[Records from a data collection]
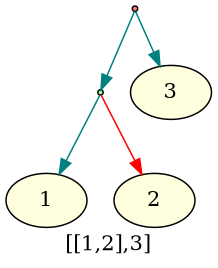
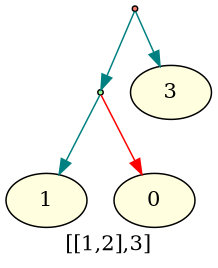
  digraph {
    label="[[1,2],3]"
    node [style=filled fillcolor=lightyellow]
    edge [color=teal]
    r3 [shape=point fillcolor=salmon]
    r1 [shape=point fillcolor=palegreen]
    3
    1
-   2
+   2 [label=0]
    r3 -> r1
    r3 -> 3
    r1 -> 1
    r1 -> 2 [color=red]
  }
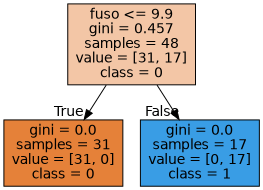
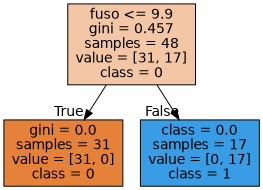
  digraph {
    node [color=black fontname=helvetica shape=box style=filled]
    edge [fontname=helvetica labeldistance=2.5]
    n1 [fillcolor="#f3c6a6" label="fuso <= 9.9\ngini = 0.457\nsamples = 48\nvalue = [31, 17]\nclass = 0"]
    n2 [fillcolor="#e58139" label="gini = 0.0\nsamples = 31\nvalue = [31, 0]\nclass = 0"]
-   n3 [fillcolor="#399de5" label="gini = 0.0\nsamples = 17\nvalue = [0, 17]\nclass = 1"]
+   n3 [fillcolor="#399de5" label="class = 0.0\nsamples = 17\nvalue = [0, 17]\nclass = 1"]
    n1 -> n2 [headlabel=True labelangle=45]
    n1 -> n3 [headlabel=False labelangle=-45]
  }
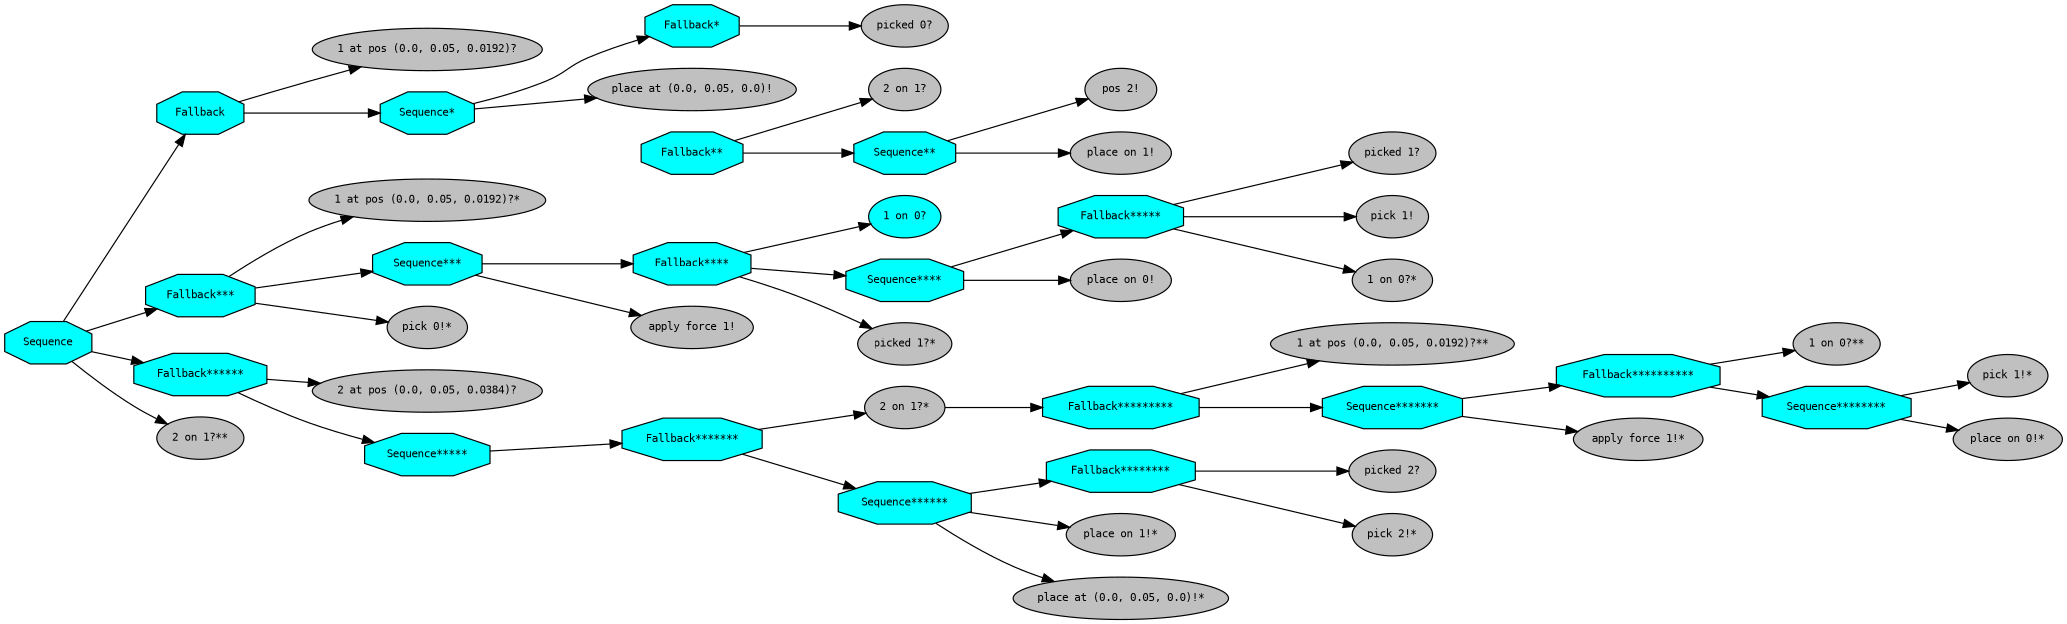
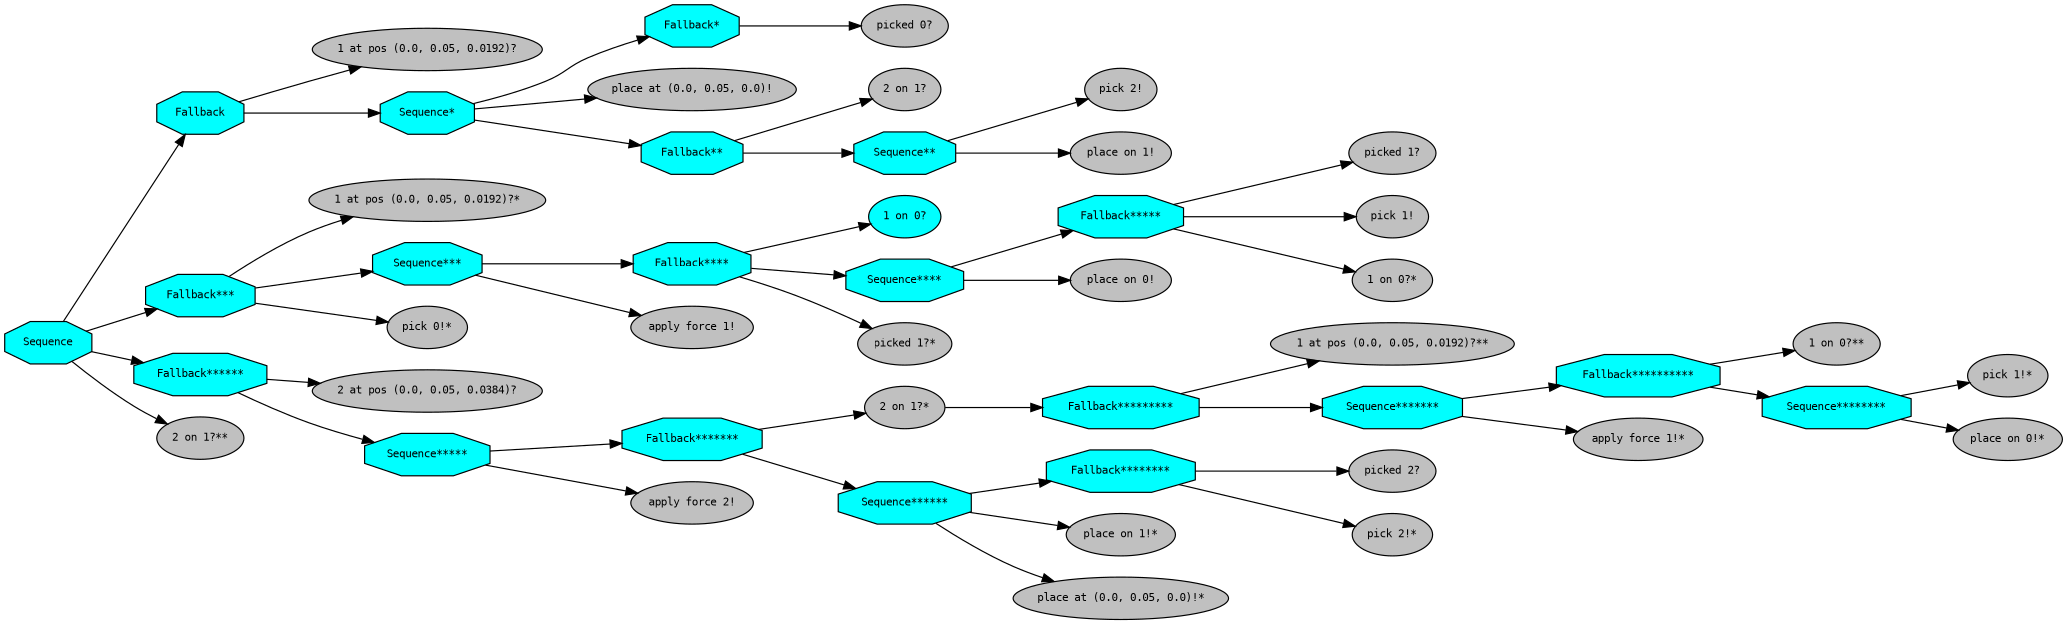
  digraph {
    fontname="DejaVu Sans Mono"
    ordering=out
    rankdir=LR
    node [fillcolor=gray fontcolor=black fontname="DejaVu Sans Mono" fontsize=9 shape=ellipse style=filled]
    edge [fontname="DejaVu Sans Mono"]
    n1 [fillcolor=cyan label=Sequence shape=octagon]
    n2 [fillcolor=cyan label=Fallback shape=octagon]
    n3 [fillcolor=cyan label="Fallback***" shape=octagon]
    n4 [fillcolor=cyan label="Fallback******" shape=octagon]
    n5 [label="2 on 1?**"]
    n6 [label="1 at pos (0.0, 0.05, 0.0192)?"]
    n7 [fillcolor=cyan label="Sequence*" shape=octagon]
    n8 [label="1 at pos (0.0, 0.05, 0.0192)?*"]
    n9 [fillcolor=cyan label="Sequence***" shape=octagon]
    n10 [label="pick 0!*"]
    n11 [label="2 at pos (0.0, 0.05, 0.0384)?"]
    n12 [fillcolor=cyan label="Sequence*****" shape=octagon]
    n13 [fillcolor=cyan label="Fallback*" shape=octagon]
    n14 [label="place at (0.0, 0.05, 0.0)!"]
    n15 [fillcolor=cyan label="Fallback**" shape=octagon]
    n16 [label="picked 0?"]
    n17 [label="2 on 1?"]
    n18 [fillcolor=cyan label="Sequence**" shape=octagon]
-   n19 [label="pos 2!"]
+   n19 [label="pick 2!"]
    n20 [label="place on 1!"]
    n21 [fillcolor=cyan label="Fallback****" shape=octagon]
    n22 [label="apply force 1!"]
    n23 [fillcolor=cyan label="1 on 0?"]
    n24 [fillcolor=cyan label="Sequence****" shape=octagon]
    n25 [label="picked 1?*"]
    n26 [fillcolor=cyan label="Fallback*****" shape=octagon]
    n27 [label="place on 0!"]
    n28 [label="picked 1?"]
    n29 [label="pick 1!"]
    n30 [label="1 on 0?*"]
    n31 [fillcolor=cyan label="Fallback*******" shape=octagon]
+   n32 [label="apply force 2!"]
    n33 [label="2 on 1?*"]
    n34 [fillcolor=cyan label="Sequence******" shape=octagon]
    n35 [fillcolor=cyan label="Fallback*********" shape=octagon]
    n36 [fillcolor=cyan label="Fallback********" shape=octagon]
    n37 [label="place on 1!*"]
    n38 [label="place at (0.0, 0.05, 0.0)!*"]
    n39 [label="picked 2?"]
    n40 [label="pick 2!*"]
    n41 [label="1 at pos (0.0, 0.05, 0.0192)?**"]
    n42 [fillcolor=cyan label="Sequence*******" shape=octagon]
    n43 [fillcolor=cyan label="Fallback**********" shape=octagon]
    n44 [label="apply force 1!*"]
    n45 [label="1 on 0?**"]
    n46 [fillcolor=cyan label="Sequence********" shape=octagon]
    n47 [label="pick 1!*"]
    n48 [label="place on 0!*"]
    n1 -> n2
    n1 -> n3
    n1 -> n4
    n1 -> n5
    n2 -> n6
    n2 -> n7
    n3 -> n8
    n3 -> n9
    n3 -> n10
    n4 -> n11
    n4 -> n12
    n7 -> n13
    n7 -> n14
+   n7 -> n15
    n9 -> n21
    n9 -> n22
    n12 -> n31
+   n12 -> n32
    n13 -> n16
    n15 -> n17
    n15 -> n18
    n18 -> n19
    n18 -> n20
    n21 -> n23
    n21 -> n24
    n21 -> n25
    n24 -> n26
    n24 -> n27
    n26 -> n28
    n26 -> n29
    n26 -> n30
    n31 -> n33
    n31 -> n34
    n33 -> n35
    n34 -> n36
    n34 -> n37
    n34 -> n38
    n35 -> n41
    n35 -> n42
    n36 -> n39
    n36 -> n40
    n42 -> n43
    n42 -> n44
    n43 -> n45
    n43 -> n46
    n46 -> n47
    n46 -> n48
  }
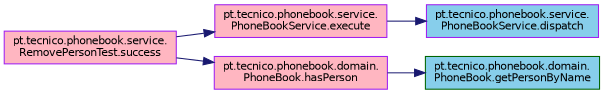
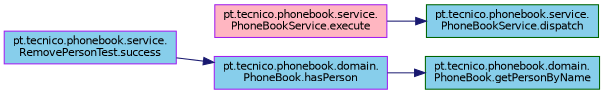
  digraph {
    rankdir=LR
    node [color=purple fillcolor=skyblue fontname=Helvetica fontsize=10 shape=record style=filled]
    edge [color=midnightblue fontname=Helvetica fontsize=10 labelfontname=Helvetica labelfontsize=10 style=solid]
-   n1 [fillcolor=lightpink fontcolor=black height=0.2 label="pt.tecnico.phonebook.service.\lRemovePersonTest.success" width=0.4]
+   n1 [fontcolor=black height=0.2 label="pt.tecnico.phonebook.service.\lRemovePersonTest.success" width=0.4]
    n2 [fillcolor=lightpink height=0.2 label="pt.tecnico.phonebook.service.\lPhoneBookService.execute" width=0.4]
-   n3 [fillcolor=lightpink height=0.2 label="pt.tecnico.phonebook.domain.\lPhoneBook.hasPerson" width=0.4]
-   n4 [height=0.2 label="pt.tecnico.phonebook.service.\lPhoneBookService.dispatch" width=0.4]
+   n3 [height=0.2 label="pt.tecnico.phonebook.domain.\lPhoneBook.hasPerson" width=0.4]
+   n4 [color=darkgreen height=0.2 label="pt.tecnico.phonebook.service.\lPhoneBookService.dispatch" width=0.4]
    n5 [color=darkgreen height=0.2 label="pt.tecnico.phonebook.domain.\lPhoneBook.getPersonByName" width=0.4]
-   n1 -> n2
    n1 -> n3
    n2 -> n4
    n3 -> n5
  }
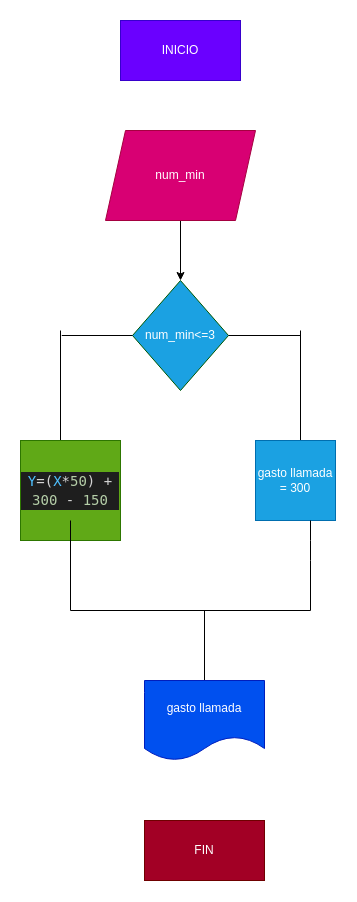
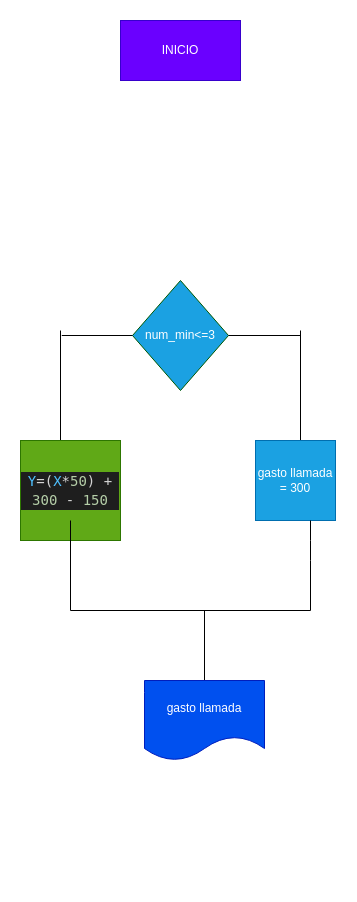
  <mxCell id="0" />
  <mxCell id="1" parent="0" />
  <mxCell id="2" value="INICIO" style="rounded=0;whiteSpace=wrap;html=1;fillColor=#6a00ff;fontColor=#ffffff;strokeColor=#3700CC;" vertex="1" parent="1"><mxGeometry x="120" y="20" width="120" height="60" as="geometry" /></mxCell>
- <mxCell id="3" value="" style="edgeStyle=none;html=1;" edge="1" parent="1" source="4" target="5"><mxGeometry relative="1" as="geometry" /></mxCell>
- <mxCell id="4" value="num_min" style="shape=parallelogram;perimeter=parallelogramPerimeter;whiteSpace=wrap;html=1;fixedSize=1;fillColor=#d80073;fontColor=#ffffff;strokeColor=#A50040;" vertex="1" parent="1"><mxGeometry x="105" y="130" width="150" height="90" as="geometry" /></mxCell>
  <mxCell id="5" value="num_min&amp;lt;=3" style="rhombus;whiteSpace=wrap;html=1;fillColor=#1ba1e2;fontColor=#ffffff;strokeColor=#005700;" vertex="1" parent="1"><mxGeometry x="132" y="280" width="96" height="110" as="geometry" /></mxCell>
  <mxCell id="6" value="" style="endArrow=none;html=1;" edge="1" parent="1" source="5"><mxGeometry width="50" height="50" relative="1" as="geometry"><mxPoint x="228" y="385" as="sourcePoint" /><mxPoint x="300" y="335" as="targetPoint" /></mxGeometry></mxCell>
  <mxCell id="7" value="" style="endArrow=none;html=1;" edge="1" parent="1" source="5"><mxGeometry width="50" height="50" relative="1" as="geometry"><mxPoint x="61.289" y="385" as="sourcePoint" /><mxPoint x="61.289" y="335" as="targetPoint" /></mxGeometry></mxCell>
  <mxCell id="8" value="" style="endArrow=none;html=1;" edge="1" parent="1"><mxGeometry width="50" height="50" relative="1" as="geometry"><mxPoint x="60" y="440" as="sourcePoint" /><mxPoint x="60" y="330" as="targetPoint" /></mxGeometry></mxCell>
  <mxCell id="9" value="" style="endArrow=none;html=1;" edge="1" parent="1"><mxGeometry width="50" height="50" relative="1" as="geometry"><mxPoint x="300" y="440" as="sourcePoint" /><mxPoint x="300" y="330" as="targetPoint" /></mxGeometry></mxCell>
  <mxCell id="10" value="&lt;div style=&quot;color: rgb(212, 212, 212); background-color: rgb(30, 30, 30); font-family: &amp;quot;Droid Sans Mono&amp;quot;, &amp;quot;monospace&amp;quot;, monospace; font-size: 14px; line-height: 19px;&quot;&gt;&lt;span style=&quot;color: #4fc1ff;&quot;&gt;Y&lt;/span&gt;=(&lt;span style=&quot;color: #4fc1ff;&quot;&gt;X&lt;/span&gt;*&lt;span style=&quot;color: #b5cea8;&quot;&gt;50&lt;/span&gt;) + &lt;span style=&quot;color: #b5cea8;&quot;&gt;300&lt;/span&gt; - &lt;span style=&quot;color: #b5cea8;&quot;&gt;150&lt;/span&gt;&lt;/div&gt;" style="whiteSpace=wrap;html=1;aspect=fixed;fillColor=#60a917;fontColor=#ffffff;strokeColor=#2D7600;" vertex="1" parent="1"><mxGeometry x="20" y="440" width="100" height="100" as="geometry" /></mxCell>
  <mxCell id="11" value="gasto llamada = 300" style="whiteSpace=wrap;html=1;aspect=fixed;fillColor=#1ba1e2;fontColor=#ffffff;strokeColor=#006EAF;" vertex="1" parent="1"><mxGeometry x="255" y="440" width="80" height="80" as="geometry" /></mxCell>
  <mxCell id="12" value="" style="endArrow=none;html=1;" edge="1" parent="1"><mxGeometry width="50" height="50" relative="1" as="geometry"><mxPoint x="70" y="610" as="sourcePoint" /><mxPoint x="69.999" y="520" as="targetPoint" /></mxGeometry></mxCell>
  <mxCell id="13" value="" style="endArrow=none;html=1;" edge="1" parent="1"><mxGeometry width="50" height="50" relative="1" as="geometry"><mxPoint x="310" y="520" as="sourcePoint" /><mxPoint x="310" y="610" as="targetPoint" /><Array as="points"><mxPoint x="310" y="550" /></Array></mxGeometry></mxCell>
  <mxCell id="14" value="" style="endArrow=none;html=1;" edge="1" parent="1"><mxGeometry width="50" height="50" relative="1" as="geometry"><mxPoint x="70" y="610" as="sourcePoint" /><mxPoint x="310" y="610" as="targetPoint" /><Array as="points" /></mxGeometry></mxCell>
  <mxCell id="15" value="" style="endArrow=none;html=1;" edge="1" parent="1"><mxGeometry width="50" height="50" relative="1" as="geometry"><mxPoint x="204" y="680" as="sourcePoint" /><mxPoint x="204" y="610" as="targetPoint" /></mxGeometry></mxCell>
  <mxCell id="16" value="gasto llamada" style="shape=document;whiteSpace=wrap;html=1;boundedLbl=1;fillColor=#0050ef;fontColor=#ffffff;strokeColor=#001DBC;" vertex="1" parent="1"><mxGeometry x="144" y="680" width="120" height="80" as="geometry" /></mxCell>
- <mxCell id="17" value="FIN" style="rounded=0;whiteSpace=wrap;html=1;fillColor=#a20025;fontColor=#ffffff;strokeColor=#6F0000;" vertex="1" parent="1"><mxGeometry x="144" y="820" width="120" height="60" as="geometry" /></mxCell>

[Exercise requirements] List every line above that contains the string "fontsize". Case counts.

[The completed task]
    node [fillcolor=gray fontcolor=black fontname="DejaVu Sans Mono" fontsize=9 shape=ellipse style=filled]
    node [color=purple fillcolor=skyblue fontname=Helvetica fontsize=10 shape=record style=filled]
    edge [color=midnightblue fontname=Helvetica fontsize=10 labelfontname=Helvetica labelfontsize=10 style=solid]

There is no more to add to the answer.